Vridar offers a few observations. Past the theatrical land-acknowledgement headtilting, we learn of Positivism. I haven't really evolved a philosophy of history; just hearing about Foucault last year.
For Vridar, Positivism comes from Hempel. Hempel argued to discover predictable cause-effect relationships
. The aim is for historical laws. If such laws exist... first up, that's Asimovian psychohistory, so woohoo. But also we can apply Bayes' theorem to solve ancient mysteries like, was Henry Beauclerc of the Normans aware that brother William II Rufus was about to die.

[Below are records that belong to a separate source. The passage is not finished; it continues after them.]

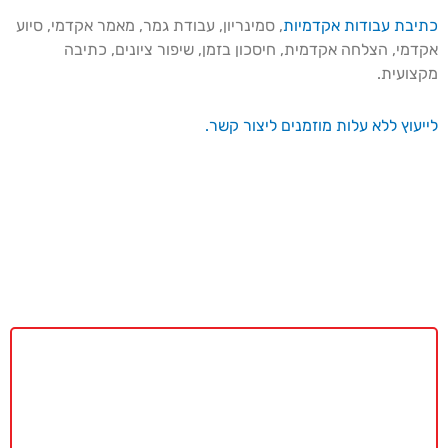
כתיבת עבודות אקדמיות
, סמינריון, עבודת גמר, מאמר אקדמי, סיוע
אקדמי, הצלחה אקדמית, חיסכון בזמן, שיפור ציונים, כתיבה
מקצועית.
לייעוץ ללא עלות מוזמנים ליצור קשר.
באקדמיה מאסטר נשמח לתת ייעוץ
ללא כל התחייבות
חייגו עכשיו
077-4077496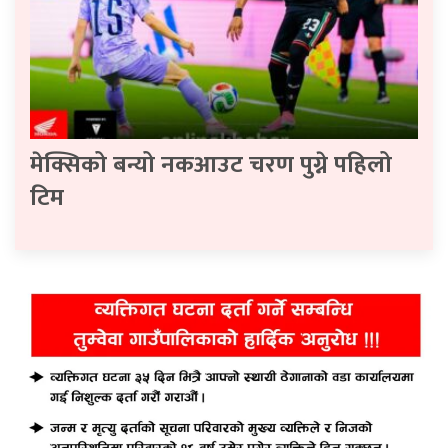
मेक्सिको बन्यो नकआउट चरण पुग्ने पहिलो
टिम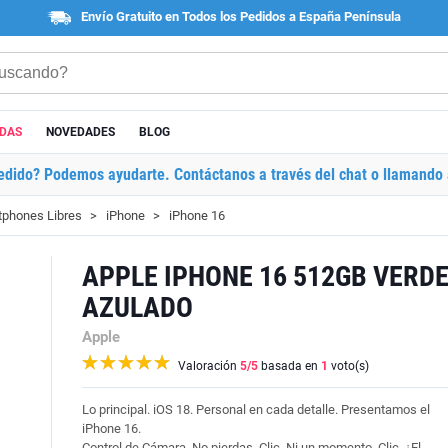
Envío Gratuito en Todos los Pedidos a España Península
ADAS
NOVEDADES
BLOG
edido? Podemos ayudarte. Contáctanos a través del chat o llamando 
phones Libres
iPhone
iPhone 16
APPLE IPHONE 16 512GB VERD
AZULADO
Apple
Valoración
5
/5
basada en
1
voto(s)
Lo principal. iOS 18. Personal en cada detalle. Presentamos el
iPhone 16.
Control de Cámara. No pierdas. Clic. Ni un momento. Clic. ¿El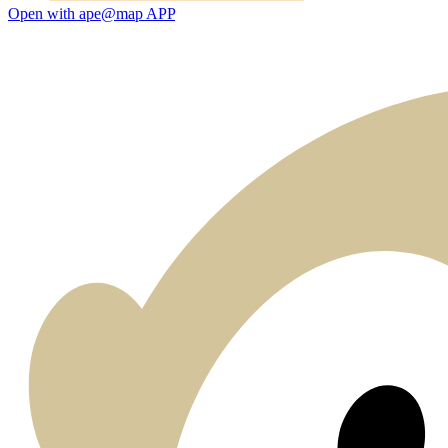
Open with ape@map APP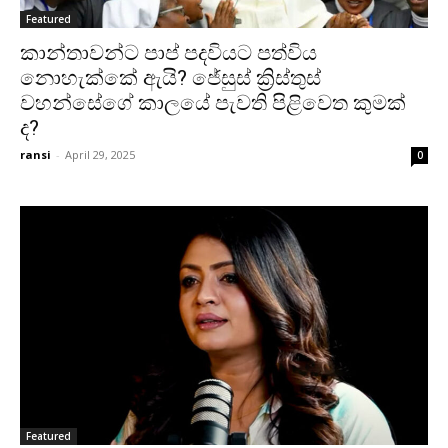
Featured
කාන්තාවන්ට පාප් පදවියට පත්විය
නොහැක්කේ ඇයි? ජේසුස් ක්‍රිස්තුස්
වහන්සේගේ කාලයේ පැවති පිළිවෙත කුමක්
ද?
ransi
-
April 29, 2025
0
Featured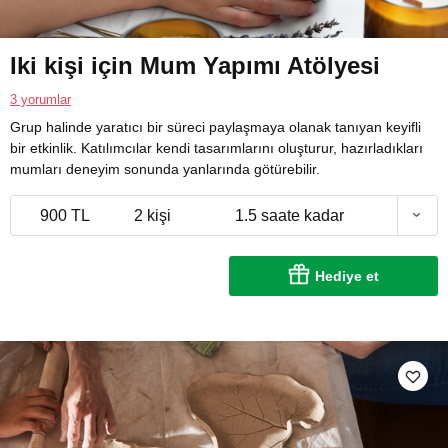
Iki kişi için Mum Yapımı Atölyesi
3 yorumlar
Grup halinde yaratıcı bir süreci paylaşmaya olanak tanıyan keyifli
bir etkinlik. Katılımcılar kendi tasarımlarını oluşturur, hazırladıkları
mumları deneyim sonunda yanlarında götürebilir.
900 TL
2 kişi
1.5 saate kadar
Hediye et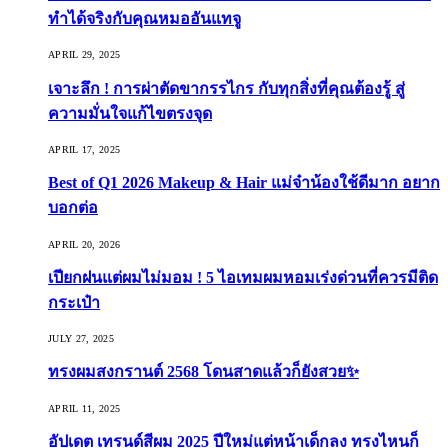
ทำได้จริงกับคุณหมออันแทจู
APRIL 29, 2025
เจาะลึก ! การผ่าตัดขากรรไกร กับทุกสิ่งที่คุณต้องรู้ สู่
ความมั่นใจแก้ไขตรงจุด
APRIL 17, 2025
Best of Q1 2026 Makeup & Hair แม่จ๋าน้องใช้ดีมาก อยาก
บอกต่อ
APRIL 20, 2026
เปียกฝนแต่ผมไม่มอม ! 5 ไอเทมผมหอมเร่งด่วนที่ควรมีติด
กระเป๋า
JULY 27, 2025
ทรงผมสงกรานต์ 2568 โดนสาดแล้วก็ยังสวย✨
APRIL 11, 2025
อัปเดต เทรนด์สีผม 2025 ปีใหม่แต่หน้าเด็กลง ทรงไหนก็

For Vridar, at stake is if we can say anything about the historical Jesus. He's in a conflict with Richard Carrier. Carrier is a Positivist. Carrier suggests that the Jewish Scriptural Canon, as of our first century, was already setting up messianic expectations. Maybe the Psalter wasn't intended as prophecy, but prophets were already mining, say, Psalm 72.
All this, Vridar warns, means that a hero was being set up. We barely need the man. This is what Life of Brian was getting across, that even a total loser could be imbued with the mantle, whether he wanted it or not. The JokeTM was that this was happening to luckless Brian in his own time, the Romans reacting with trademark semiïnformed callous brutality.